Matthew 9:1-8
I harbor a sneaky form of pride that I often don’t recognize as such because it manifests as self-criticism. I fall short of my expectations of myself, fall prey to a debilitating shame, and judge myself harshly. And while it’s not wrong to work toward improving how I act, the ego-based notion that I should be something different than I am is presumptuous. It flies in the face of God’s love for me. It assumes that my short-sighted idea of what is the perfect “me” is correct.
When I become aware of this, the self-critical in me can harshly judge the tendency to judge harshly, causing a downward spiral of negativity and shame. So long as I believe that the remedy is up to me, I am doomed.

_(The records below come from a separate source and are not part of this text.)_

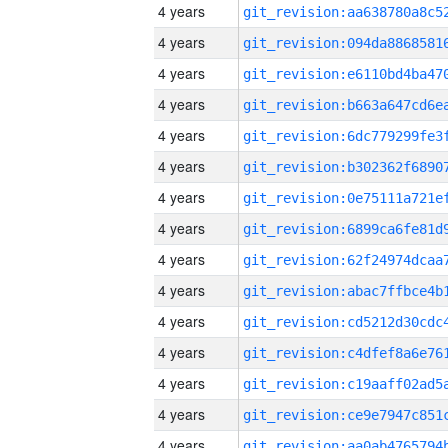
4 years
4 years
4 years
4 years
4 years
4 years
4 years
4 years
4 years
4 years
4 years
4 years
4 years
4 years
4 years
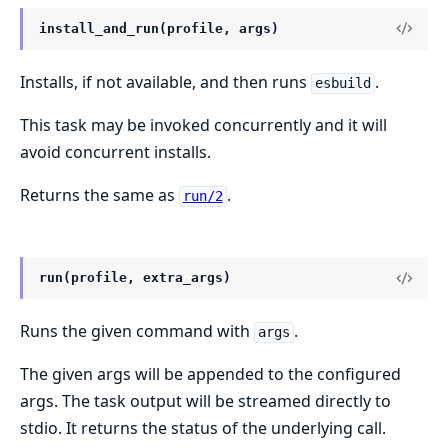
install_and_run(profile, args)
Installs, if not available, and then runs
.
esbuild
This task may be invoked concurrently and it will
avoid concurrent installs.
Returns the same as
.
run/2
run(profile, extra_args)
Runs the given command with
.
args
The given args will be appended to the configured
args. The task output will be streamed directly to
stdio. It returns the status of the underlying call.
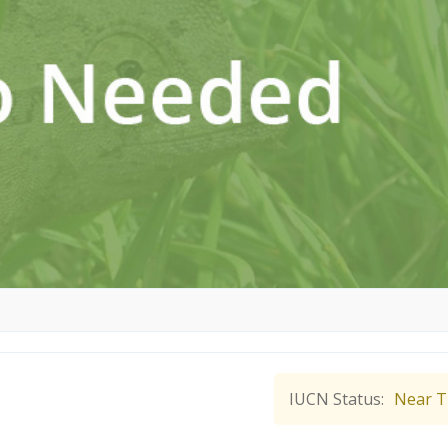
IUCN Status
Near T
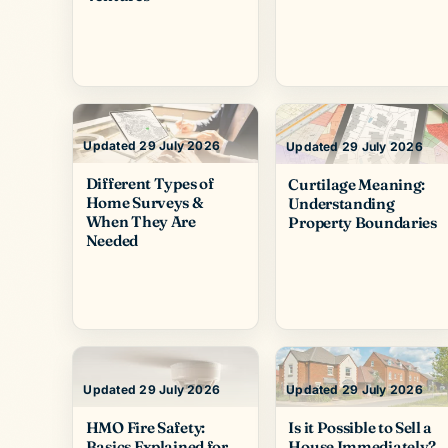
Updated 29 July 2026
Updated 29 July 2026
Different Types of
Curtilage Meaning:
Home Surveys &
Understanding
When They Are
Property Boundaries
Needed
Updated 29 July 2026
Updated 29 July 2026
HMO Fire Safety:
Is it Possible to Sell a
Basics Explained for
House Immediately?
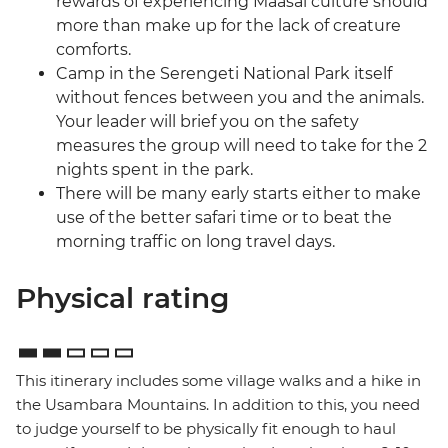
rewards of experiencing Maasai culture should
more than make up for the lack of creature
comforts.
Camp in the Serengeti National Park itself
without fences between you and the animals.
Your leader will brief you on the safety
measures the group will need to take for the 2
nights spent in the park.
There will be many early starts either to make
use of the better safari time or to beat the
morning traffic on long travel days.
Physical rating
This itinerary includes some village walks and a hike in
the Usambara Mountains. In addition to this, you need
to judge yourself to be physically fit enough to haul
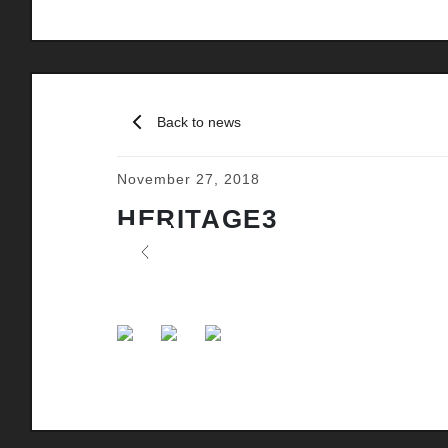
Back to news
November 27, 2018
HERITAGE3
Previous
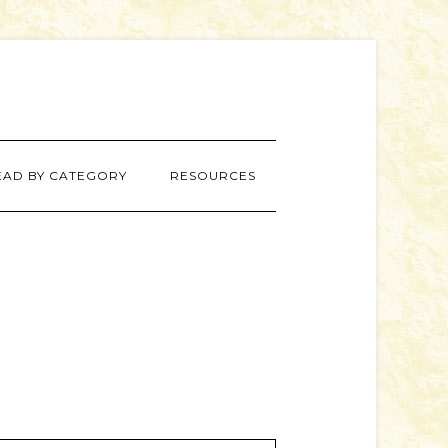
EAD BY CATEGORY
RESOURCES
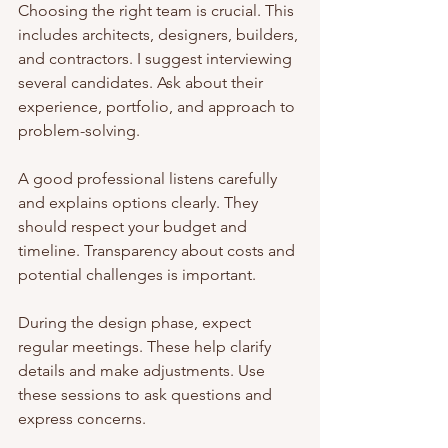
Choosing the right team is crucial. This 
includes architects, designers, builders, 
and contractors. I suggest interviewing 
several candidates. Ask about their 
experience, portfolio, and approach to 
problem-solving.
A good professional listens carefully 
and explains options clearly. They 
should respect your budget and 
timeline. Transparency about costs and 
potential challenges is important.
During the design phase, expect 
regular meetings. These help clarify 
details and make adjustments. Use 
these sessions to ask questions and 
express concerns.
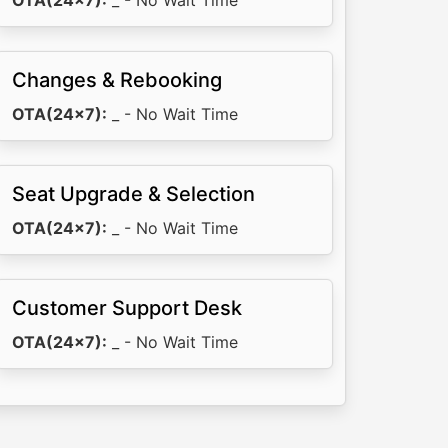
OTA(24x7):
_ - No Wait Time
Changes & Rebooking
OTA(24x7):
_ - No Wait Time
Seat Upgrade & Selection
OTA(24x7):
_ - No Wait Time
Customer Support Desk
OTA(24x7):
_ - No Wait Time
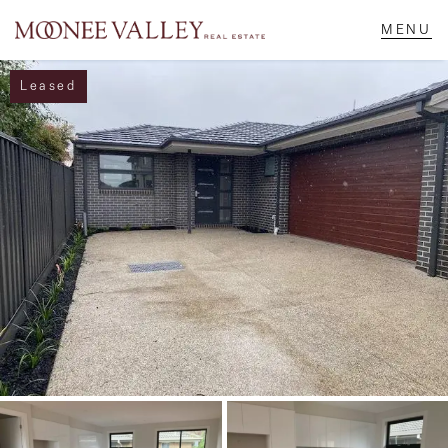
Leased
NAVIGATE
Home
Sell
Buy
Manage
Rent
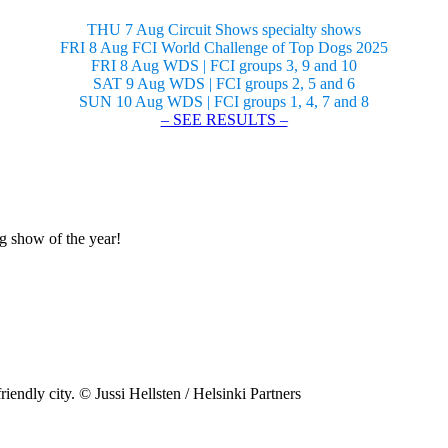
THU 7 Aug Circuit Shows specialty shows
FRI 8 Aug FCI World Challenge of Top Dogs 2025
FRI 8 Aug WDS | FCI groups 3, 9 and 10
SAT 9 Aug WDS | FCI groups 2, 5 and 6
SUN 10 Aug WDS | FCI groups 1, 4, 7 and 8
– SEE RESULTS –
og show of the year!
riendly city. © Jussi Hellsten / Helsinki Partners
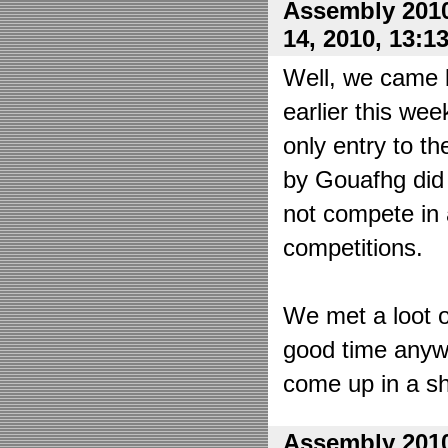
Assembly 2010
14, 2010, 13:1
Well, we came 
earlier this wee
only entry to t
by Gouafhg did 
not compete in 
competitions.
We met a loot o
good time anyw
come up in a sh
Assembly 2010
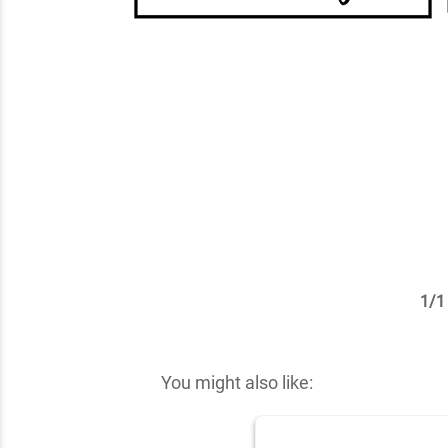
1
/
1
✕
You might also like:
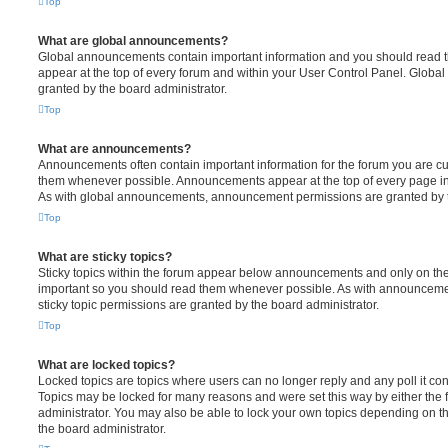
Top
What are global announcements?
Global announcements contain important information and you should read 
appear at the top of every forum and within your User Control Panel. Glob
granted by the board administrator.
Top
What are announcements?
Announcements often contain important information for the forum you are c
them whenever possible. Announcements appear at the top of every page in 
As with global announcements, announcement permissions are granted by t
Top
What are sticky topics?
Sticky topics within the forum appear below announcements and only on the f
important so you should read them whenever possible. As with announcem
sticky topic permissions are granted by the board administrator.
Top
What are locked topics?
Locked topics are topics where users can no longer reply and any poll it c
Topics may be locked for many reasons and were set this way by either the
administrator. You may also be able to lock your own topics depending on t
the board administrator.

What helps is to embrace my shame with love and to bring everything to the presence of Christ, where I can let go of it.
In today’s reading from the Gospel of Matthew, Jesus tells a paralyzed man to take heart. “Your sins are forgiven,” he says. Then, to prove he has this authority, he tells him to take up his bed and go home.
One of the ways we can meditate on this passage is to remember that our refusal to forgive ourselves does paralyze us. The more we embroil ourselves in self-recrimination, the less we are able to create and to love. From God’s point of view this is usually senseless Our shortcomings are forgiven, period. There is no need, in a negatively prideful way, to hold ourselves to a standard that God, God’s self does not endorse. Instead, taking up our beds, we can return to our true home, that inner place where Christ is always present.
There we can bypass our brains to rest in a more profound wisdom. Guided by that deep inner sense of truth that is Christ within, our paralysis will slowly disappear. With a humble love for ourselves we are then more able to love one another.